Updated: October 27, 2013 at 4:15 pm
A Colorado Springs military charity raked in $57,000 at an October gala.
And the keynote speaker for The Home Front Cares dinner, Air Force Gen. William Shelton, says they'll need every dime.
"As great as the needs are today, I'm going to predict that it will be more widespread in the future," Shelton told a crowd of 700 gathered at The Broadmoor for the Oct. 17 fundraiser that marked the charity's 10th anniversary.
Shelton, who heads Air Force Space Command at Peterson Air Force Base in Colorado Springs, says the charity will have to pick up slack for the federal government, which will shed hundreds of military jobs in the coming years as wars end and budgets trim.

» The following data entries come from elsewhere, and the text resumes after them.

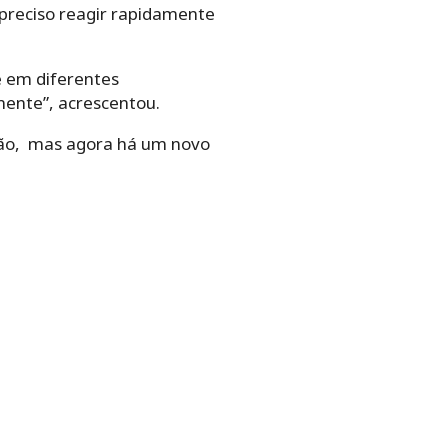
 preciso reagir rapidamente
e em diferentes
ente”, acrescentou.
rão, mas agora há um novo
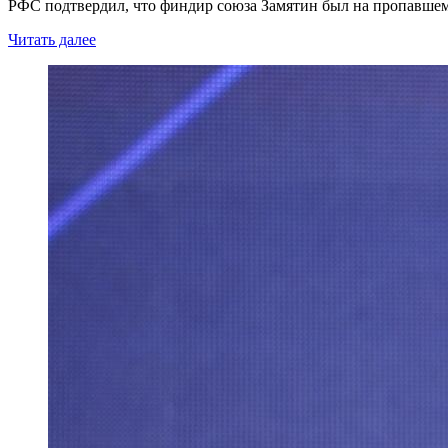
РФС подтвердил, что финдир союза Замятин был на пропавшем 
Читать далее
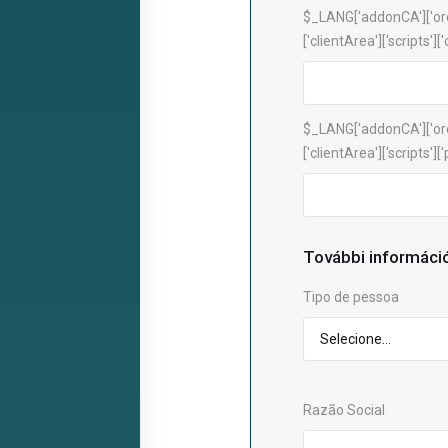
$_LANG['addonCA']['or
['clientArea']['scripts']['c
$_LANG['addonCA']['or
['clientArea']['scripts']
További informáci
Tipo de pessoa
Razão Social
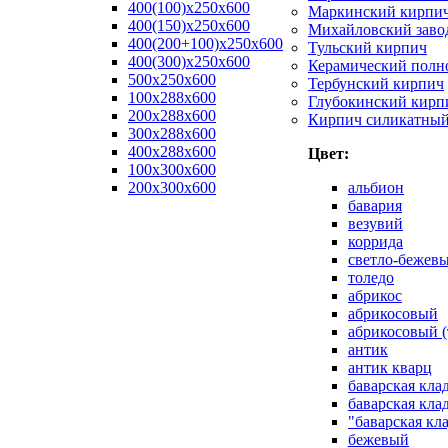
400(100)x250x600
Маркинский кирпи
400(150)x250x600
Михайловский заво
400(200+100)x250x600
Тульский кирпич
400(300)x250x600
Керамический полн
500x250x600
Тербунский кирпич
100x288x600
Глубокинский кирп
200x288x600
Кирпич силикатны
300x288x600
400x288x600
Цвет:
100х300х600
200х300х600
альбион
бавария
везувий
коррида
светло-бежев
толедо
абрикос
абрикосовый
абрикосовый (
антик
антик кварц
баварская кла
баварская кла
"баварская кл
бежевый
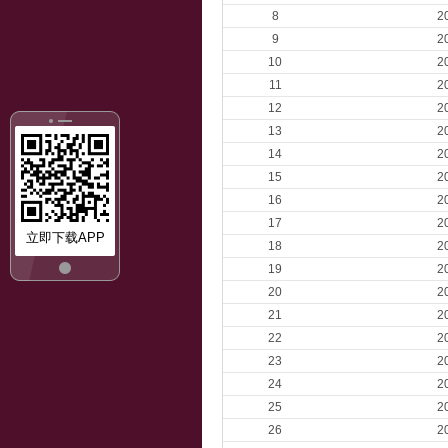
8
2
9
2
10
2
11
2
12
2
13
2
14
2
15
2
16
2
17
2
立即下载APP
18
2
19
2
20
2
21
2
22
2
23
2
24
2
25
2
26
2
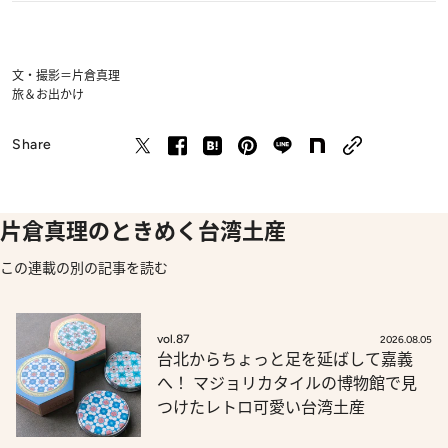
文・撮影＝片倉真理
旅＆お出かけ
Share
片倉真理のときめく台湾土産
この連載の別の記事を読む
vol.87
2026.08.05
台北からちょっと足を延ばして嘉義
へ！ マジョリカタイルの博物館で見
つけたレトロ可愛い台湾土産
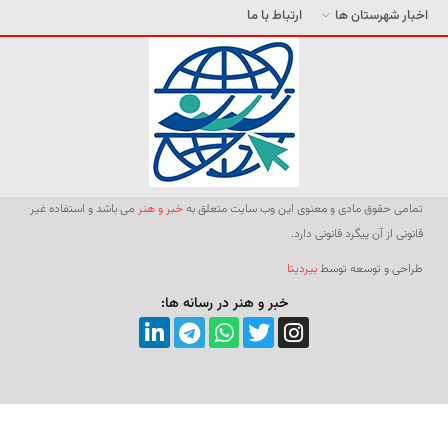
اخبار شهرستان ها
ارتباط با ما
تمامی حقوق مادی و معنوی این وب سایت متعلق به
خبر و هنر
می باشد و استفاده غیر
قانونی از آن پیگرد قانونی دارد.
طراحی و توسعه توسط
بیردیتا
خبر و هنر در رسانه ها:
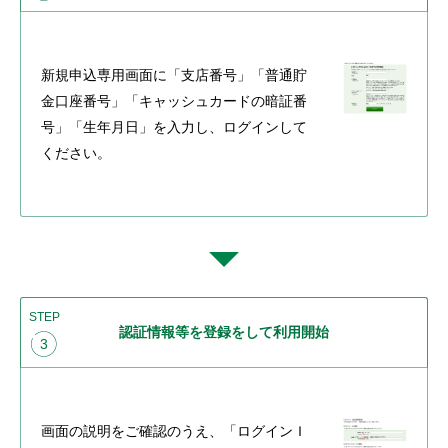
新規申込専用画面に「支店番号」「普通貯
金口座番号」「キャッシュカードの暗証番
号」「生年月日」を入力し、ログインして
ください。
STEP
認証情報等を登録をして利用開始
3
画面の説明をご確認のうえ、「ログインＩ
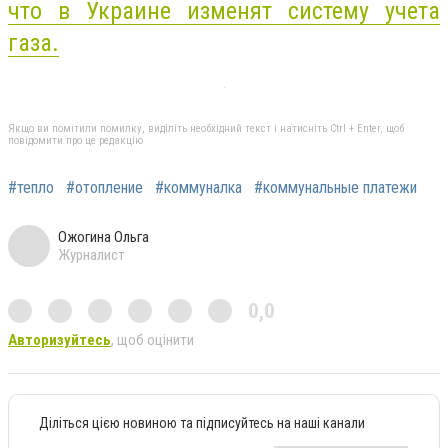
что в Украине изменят систему учета
газа.
Якщо ви помітили помилку, виділіть необхідний текст і натисніть Ctrl + Enter, щоб
повідомити про це редакцію
#тепло
#отопление
#коммуналка
#коммунальные платежи
Ожогина Ольга
Журналист
0,0
Авторизуйтесь
, щоб оцінити
Діліться цією новиною та підписуйтесь на наші канали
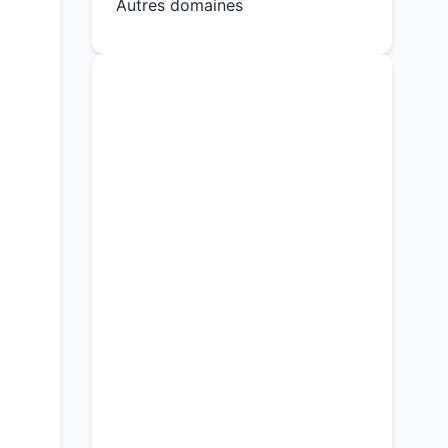
Autres domaines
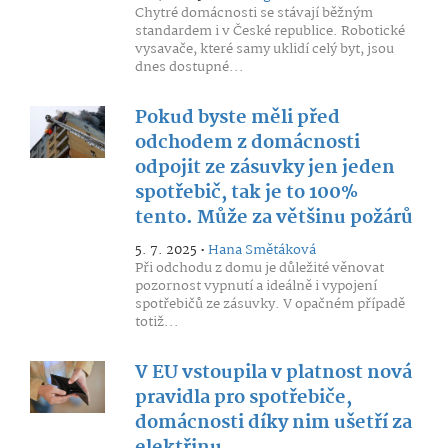
Chytré domácnosti se stávají běžným
standardem i v České republice. Robotické
vysavače, které samy uklidí celý byt, jsou
dnes dostupné...
Pokud byste měli před
odchodem z domácnosti
odpojit ze zásuvky jen jeden
spotřebič, tak je to 100%
tento. Může za většinu požárů
5. 7. 2025 •
Hana Smětáková
Při odchodu z domu je důležité věnovat
pozornost vypnutí a ideálně i vypojení
spotřebičů ze zásuvky. V opačném případě
totiž...
V EU vstoupila v platnost nová
pravidla pro spotřebiče,
domácnosti díky nim ušetří za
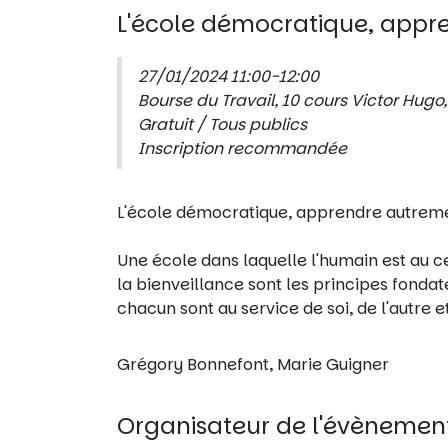
L'école démocratique, appren
27/01/2024 11:00-12:00
Bourse du Travail, 10 cours Victor Hugo
Gratuit / Tous publics
Inscription recommandée
L'école démocratique, apprendre autremen
Une école dans laquelle l'humain est au cen
la bienveillance sont les principes fonda
chacun sont au service de soi, de l'autre 
Grégory Bonnefont, Marie Guigner
Organisateur de l'évènemen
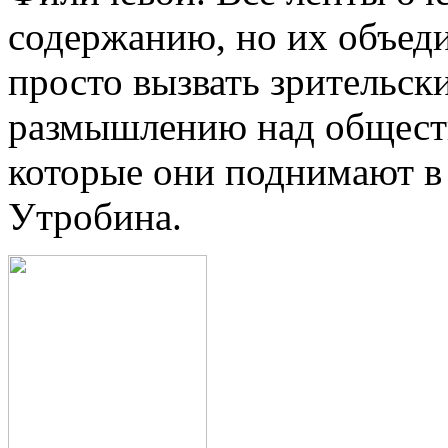
содержанию, но их объеди
просто вызвать зрительски
размышлению над общест
которые они поднимают в 
Утробина.
25 Байкальск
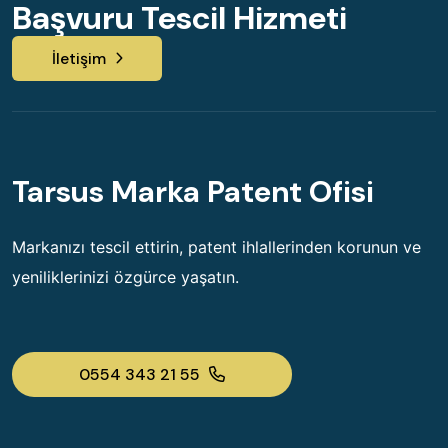
Başvuru Tescil Hizmeti
İletişim
Tarsus Marka Patent Ofisi
Markanızı tescil ettirin, patent ihlallerinden korunun ve
yeniliklerinizi özgürce yaşatın.
0554 343 21 55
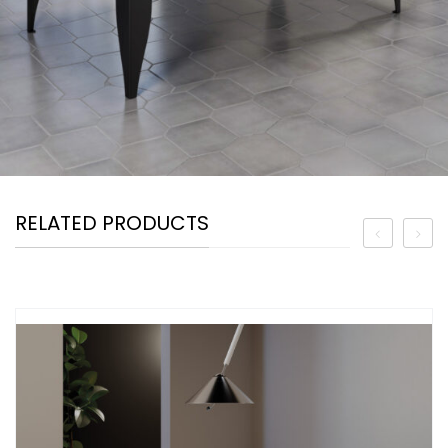
RELATED PRODUCTS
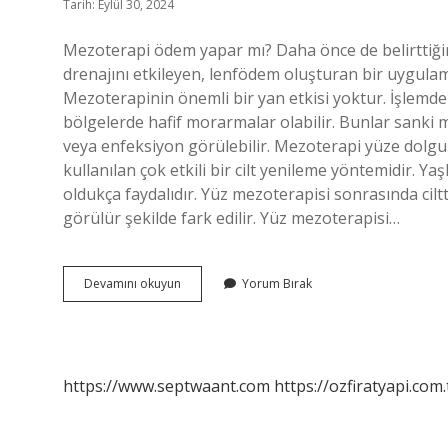
Tarih: Eylül 30, 2024
Mezoterapi ödem yapar mı? Daha önce de belirttiğim
drenajını etkileyen, lenfödem oluşturan bir uygulama
Mezoterapinin önemli bir yan etkisi yoktur. İşlemd
bölgelerde hafif morarmalar olabilir. Bunlar sanki 
veya enfeksiyon görülebilir. Mezoterapi yüze dolg
kullanılan çok etkili bir cilt yenileme yöntemidir. 
oldukça faydalıdır. Yüz mezoterapisi sonrasında ciltte
görülür şekilde fark edilir. Yüz mezoterapisi…
Mezoterapide
Devamını okuyun
Yorum Bırak
Yüz
Şişer
Mi
https://www.septwaant.com
https://ozfiratyapi.com.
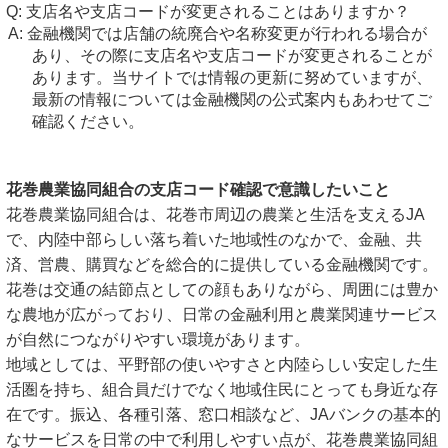
支店名や支店コードが変更されることはありますか？
金融機関では店舗の統廃合や名称変更が行われる場合が
あり、その際に支店名や支店コードが変更されることが
あります。当サイトでは情報の更新に努めていますが、
最新の情報については金融機関の公式案内もあわせてご
確認ください。
花巻農業協同組合の支店コード確認で意識したいこと
花巻農業協同組合は、花巻市周辺の農業と生活を支えるJA
で、内陸中部らしい落ち着いた地域性のなかで、金融、共
済、営農、購買などを総合的に提供している金融機関です。
花巻は交通の結節点としての顔もありながら、周囲には豊か
な農地が広がっており、日常の金融利用と農業関連サービス
が自然につながりやすい環境があります。
地域としては、平野部の使いやすさと内陸らしい安定した生
活圏を持ち、組合員だけでなく地域住民にとっても身近な存
在です。振込、各種引落、窓口相談など、JAバンクの基本的
なサービスを日常の中で利用しやすい点が、花巻農業協同組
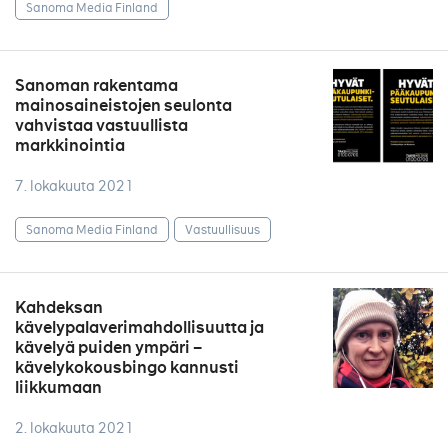
Sanoma Media Finland
Sanoman rakentama
mainosaineistojen seulonta
vahvistaa vastuullista
markkinointia
7. lokakuuta 2021
Sanoma Media Finland
Vastuullisuus
Kahdeksan
kävelypalaverimahdollisuutta ja
kävelyä puiden ympäri –
kävelykokousbingo kannusti
liikkumaan
2. lokakuuta 2021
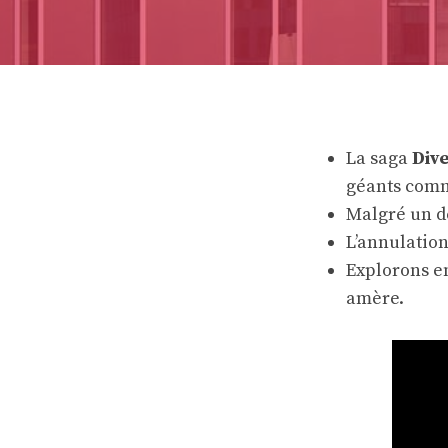
La saga
Div
géants co
Malgré un d
L’annulation
Explorons e
amère.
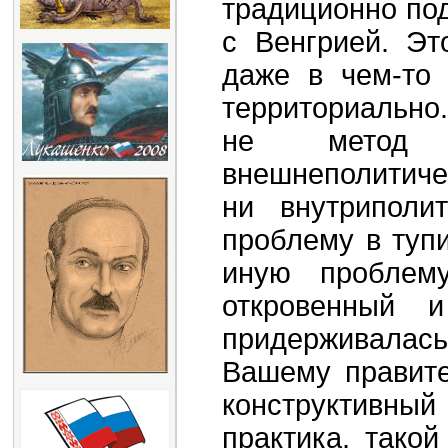
традиционно по
с Венгрией. Эт
даже в чем-то
территориально.
не метод 
внешнеполитиче
ни внутриполи
проблему в туп
иную проблем
откровенный 
придерживалась
Вашему правите
конструктивны
практика, тако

Shelton said Space Command is working to determine how it will deal with steep cuts that will carve roughly $1 billion per year from its coffers through 2023.
"Frankly, I'm out of tricks," Shelton said. "We're going to be OK in 2014, but 2015 looks very, very bad."
The Army is planning to trim its ranks by 80,000 soldiers through 2018, and other services will likely follow suit.
The cuts come as America emerges from 12 years of war in Iraq and Afghanistan. The last U.S. troops are scheduled to leave Afghanistan by the end of 2014.
"When military members return home, the stresses don't cease," Shelton said.
The Home Front Cares, which began as a charity to help the families of deployed troops from the Pikes Peak region, is changing with the times. It is now aimed at veterans, who make up 96 percent of its clients.
Unchanged is Home Front's mission. The charity provides direct one-time support to help with critical needs including housing, utilities and transportation.
Last year, the charity helped 358 people.
"We want you to know we'll be here for a long time to come - as long as we're needed," said Home Front's chairman, Tom Daschbach.
The demands on Home Front are growing - it expects increases of 10 percent or more a year.
"The Home Front Cares is on the right track, but we do have some challenges financially," Daschbach said.
At the same time, the charity is looking to expand its reach by working with Denver-area veterans.
The charity's executive director, April Speake, said by helping veterans manage their lives, The Home Front Cares is saving lives.
"Hope can buy a day, it can buy a week, it can buy a life," she said.